I did some impulse response measurements for the first prototype of the single speaker stereo.
Measurements are done in a 25 m2 room. While measuring impulse responses from different angles, the speaker is rotated in the same location.
Measurement distance is 1 m.
Omni microphone is used for these measurements.
Impulse responses are analysed with Bark psychoacoustic wavelets and the results of the wavelet analysis are shown below.
This is the direct sound for centrally panned sound.
They are about the same level as 0 degrees sound since this is center panning.
The level at 90 degrees is lower than the 0 degrees level. In theory it should be lower by 6 dB for center panned sound. A notch appearing at 1.5kHz is propably interference between the drivers, and could be diminished by appropriate cabinet design and element selection.
For full left side panned sound the level at 0 degrees is lower than the 0 degrees level for a center panned sound.
For full left side panned sound a big difference is seen between left and right side angles.
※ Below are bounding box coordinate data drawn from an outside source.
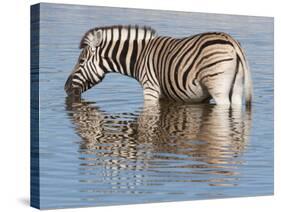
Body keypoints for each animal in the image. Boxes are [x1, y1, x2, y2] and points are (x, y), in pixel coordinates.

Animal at [65, 24, 252, 107]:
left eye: (81, 62)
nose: (65, 88)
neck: (139, 56)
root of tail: (232, 41)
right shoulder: (165, 94)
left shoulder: (150, 89)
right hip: (237, 88)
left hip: (218, 87)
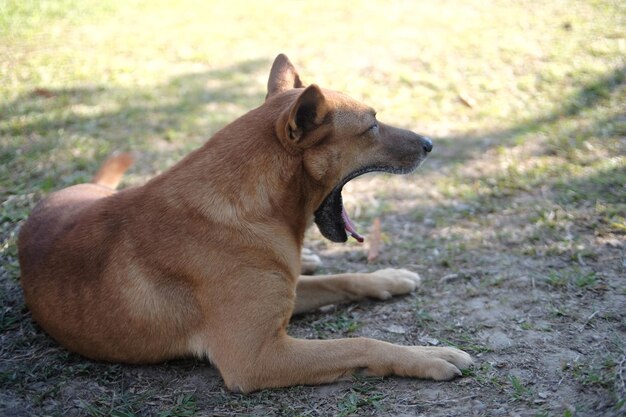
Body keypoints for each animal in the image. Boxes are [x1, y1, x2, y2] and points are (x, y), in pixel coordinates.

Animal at [17, 54, 470, 390]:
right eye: (372, 125)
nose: (430, 144)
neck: (256, 209)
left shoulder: (283, 300)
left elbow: (342, 280)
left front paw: (386, 277)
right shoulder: (258, 357)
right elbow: (362, 344)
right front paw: (428, 356)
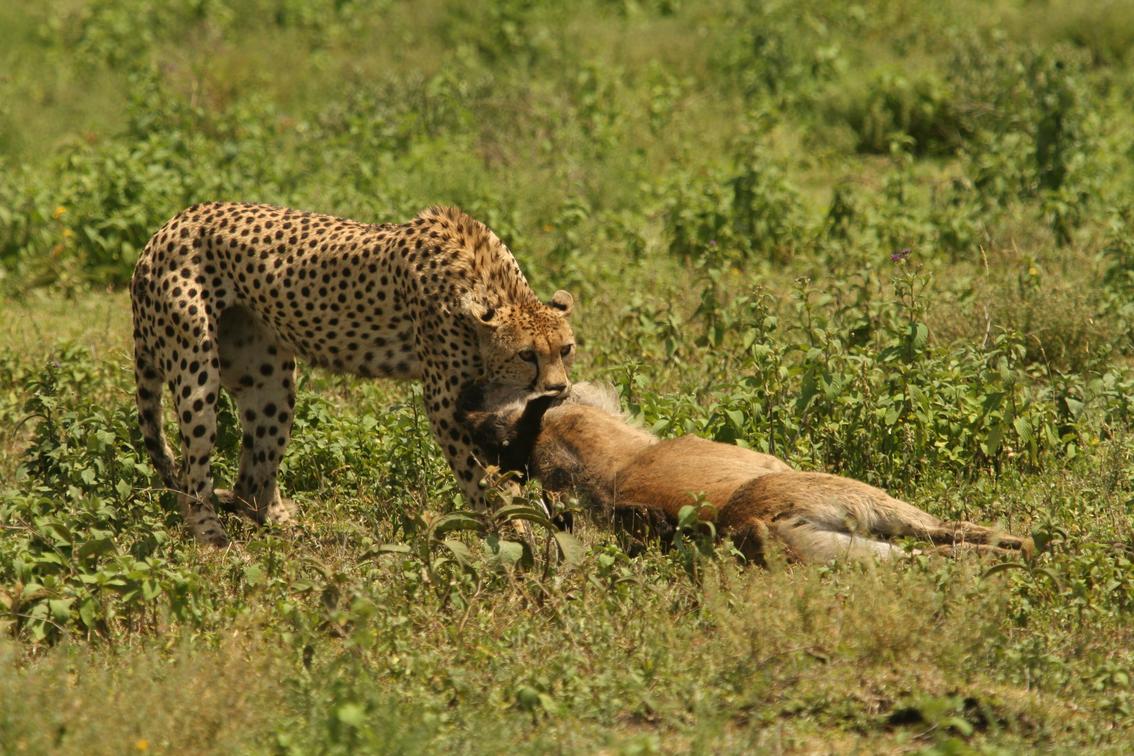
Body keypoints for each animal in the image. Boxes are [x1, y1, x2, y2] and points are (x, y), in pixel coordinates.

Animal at [130, 201, 575, 547]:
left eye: (566, 349)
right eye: (526, 355)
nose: (558, 389)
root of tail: (170, 224)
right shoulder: (446, 405)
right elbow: (481, 480)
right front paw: (510, 540)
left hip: (269, 381)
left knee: (250, 485)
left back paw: (293, 531)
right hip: (195, 370)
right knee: (192, 476)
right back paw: (214, 541)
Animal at [458, 381, 1034, 566]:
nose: (471, 413)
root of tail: (749, 523)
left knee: (935, 551)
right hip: (870, 505)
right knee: (952, 538)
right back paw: (1029, 548)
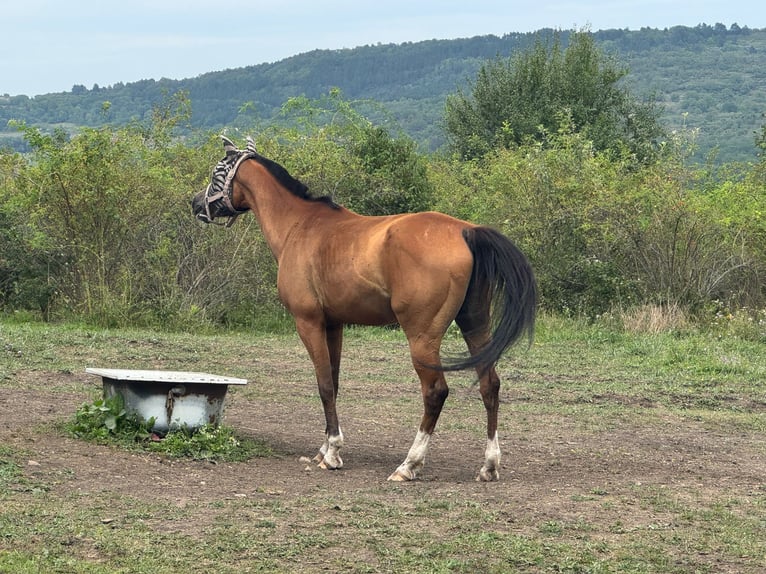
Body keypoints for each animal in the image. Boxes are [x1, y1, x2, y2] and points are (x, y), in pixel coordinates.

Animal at [192, 136, 537, 481]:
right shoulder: (334, 324)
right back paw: (489, 465)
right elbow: (334, 382)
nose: (196, 203)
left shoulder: (309, 322)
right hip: (475, 324)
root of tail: (465, 231)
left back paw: (409, 464)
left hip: (422, 337)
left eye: (217, 172)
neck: (301, 225)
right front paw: (324, 449)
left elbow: (324, 385)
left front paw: (333, 452)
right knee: (489, 384)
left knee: (436, 391)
Note that the sound radiated to 45 degrees angle is mostly reflected from the room side walls to the listening position.
For full left side panned sound, the right side level is lower. Also it should be at opposite phase by it cannot be seen from this magnitude plot :)
The measurements indicate that the directional pattern predicted from the vector theory can be reproduced by this single speaker stereo.
Some optimisation may be needed to perfect the responses, though.